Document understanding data
####

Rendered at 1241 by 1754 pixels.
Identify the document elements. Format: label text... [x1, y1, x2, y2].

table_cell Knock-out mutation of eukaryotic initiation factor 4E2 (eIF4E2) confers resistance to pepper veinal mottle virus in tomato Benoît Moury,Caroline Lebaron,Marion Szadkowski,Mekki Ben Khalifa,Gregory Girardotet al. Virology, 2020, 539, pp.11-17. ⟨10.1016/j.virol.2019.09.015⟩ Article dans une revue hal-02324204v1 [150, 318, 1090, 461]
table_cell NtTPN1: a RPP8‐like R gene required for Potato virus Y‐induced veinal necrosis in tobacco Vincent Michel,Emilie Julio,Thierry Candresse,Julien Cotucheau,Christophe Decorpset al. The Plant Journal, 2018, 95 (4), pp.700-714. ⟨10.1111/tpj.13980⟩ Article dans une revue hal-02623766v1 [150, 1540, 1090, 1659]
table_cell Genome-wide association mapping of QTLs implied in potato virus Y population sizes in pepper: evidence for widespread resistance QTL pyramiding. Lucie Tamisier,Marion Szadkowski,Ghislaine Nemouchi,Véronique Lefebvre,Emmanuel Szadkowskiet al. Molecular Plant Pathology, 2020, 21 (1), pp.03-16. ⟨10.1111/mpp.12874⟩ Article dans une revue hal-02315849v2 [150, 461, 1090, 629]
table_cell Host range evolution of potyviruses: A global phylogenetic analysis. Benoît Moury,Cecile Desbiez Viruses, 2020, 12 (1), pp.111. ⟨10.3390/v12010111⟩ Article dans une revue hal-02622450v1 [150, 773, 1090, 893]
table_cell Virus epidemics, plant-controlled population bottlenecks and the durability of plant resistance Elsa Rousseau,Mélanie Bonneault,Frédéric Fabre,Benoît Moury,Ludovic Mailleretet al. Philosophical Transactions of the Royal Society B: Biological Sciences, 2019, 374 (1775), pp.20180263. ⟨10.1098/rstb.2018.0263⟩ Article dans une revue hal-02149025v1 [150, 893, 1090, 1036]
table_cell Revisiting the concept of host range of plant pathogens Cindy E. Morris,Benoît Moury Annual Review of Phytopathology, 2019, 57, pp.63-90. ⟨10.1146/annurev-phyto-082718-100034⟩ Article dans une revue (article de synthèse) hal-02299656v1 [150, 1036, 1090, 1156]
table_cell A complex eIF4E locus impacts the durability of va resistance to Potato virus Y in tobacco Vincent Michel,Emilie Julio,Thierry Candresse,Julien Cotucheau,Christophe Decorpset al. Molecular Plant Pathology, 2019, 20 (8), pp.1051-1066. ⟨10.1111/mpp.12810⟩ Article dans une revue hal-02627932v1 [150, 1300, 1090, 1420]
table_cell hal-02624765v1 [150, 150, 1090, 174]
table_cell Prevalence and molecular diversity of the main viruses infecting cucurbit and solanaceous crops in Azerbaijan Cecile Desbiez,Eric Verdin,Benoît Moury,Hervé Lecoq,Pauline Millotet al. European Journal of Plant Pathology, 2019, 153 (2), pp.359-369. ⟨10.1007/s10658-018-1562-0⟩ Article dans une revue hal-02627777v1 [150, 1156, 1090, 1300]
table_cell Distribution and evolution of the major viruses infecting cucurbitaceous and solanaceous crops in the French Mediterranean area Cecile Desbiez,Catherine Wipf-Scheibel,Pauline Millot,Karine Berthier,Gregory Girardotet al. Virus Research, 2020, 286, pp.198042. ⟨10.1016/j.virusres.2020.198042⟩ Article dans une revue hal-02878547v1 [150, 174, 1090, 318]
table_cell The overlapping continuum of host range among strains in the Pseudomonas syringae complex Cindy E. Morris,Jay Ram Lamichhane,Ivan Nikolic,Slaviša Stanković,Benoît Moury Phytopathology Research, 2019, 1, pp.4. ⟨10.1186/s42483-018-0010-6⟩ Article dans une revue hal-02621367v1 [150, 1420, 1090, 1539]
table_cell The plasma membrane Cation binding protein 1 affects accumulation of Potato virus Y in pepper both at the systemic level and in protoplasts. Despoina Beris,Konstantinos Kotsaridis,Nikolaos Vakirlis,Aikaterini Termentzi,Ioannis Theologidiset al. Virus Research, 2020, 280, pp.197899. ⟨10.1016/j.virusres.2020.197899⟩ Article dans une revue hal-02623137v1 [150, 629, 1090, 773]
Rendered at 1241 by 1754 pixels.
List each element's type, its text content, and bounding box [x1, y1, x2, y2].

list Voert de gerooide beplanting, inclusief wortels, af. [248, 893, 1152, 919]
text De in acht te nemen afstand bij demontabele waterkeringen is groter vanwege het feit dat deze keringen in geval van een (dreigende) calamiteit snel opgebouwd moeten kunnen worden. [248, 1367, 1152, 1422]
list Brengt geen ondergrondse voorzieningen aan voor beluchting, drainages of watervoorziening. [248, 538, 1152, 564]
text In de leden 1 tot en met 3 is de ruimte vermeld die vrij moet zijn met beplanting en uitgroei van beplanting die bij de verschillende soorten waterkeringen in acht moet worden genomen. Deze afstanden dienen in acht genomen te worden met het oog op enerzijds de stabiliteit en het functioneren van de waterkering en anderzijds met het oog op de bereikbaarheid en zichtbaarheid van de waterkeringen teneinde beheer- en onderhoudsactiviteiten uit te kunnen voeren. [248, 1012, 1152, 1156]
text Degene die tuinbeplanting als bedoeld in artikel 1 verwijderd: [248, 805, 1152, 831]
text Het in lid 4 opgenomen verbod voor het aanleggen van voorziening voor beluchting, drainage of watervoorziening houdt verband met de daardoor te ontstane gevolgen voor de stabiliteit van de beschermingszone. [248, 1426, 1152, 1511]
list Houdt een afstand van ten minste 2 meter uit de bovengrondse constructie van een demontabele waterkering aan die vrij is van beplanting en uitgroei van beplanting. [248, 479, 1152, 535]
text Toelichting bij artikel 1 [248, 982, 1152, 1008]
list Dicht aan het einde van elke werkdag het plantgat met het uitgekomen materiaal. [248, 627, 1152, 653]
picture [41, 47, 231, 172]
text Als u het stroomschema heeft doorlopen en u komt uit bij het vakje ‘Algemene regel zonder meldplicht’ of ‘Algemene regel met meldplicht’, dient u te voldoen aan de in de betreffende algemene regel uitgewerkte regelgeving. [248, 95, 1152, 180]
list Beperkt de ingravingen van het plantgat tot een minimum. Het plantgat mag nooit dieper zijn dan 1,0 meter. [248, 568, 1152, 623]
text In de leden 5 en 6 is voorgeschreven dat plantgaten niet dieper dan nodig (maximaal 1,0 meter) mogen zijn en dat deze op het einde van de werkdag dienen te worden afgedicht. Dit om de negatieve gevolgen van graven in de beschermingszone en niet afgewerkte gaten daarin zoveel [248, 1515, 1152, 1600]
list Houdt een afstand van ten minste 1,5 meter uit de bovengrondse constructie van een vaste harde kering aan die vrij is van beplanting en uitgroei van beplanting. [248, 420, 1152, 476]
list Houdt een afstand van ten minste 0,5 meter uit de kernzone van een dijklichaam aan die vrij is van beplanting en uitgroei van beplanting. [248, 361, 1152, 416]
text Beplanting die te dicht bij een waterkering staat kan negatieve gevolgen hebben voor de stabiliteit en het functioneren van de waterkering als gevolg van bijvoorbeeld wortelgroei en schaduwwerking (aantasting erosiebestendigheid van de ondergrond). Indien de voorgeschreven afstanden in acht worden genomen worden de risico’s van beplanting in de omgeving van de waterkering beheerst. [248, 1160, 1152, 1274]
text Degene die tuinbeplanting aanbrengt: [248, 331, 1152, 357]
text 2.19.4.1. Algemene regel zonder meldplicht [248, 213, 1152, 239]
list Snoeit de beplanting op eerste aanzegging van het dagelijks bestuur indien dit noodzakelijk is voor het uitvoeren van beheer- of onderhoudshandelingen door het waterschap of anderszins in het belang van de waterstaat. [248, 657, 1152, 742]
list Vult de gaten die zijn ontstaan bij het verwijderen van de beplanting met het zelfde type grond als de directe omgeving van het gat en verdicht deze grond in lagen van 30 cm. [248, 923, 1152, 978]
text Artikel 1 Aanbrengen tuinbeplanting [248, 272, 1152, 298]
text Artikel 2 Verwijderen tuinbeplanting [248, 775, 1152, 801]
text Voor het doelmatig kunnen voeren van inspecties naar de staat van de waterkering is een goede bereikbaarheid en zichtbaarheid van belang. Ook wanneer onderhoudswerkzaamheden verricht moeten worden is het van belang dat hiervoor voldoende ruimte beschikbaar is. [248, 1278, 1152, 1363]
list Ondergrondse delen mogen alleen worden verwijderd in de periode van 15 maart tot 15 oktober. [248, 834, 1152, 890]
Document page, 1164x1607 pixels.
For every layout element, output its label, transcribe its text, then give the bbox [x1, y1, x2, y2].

####

In the data above, each line holding "voorgeschreven" is to be found and copied.

Solution to this exercise:
text In de leden 5 en 6 is voorgeschreven dat plantgaten niet dieper dan nodig (maximaal 1,0 meter) mogen zijn en dat deze op het einde van de werkdag dienen te worden afgedicht. Dit om de negatieve gevolgen van graven in de beschermingszone en niet afgewerkte gaten daarin zoveel [248, 1515, 1152, 1600]
text Beplanting die te dicht bij een waterkering staat kan negatieve gevolgen hebben voor de stabiliteit en het functioneren van de waterkering als gevolg van bijvoorbeeld wortelgroei en schaduwwerking (aantasting erosiebestendigheid van de ondergrond). Indien de voorgeschreven afstanden in acht worden genomen worden de risico’s van beplanting in de omgeving van de waterkering beheerst. [248, 1160, 1152, 1274]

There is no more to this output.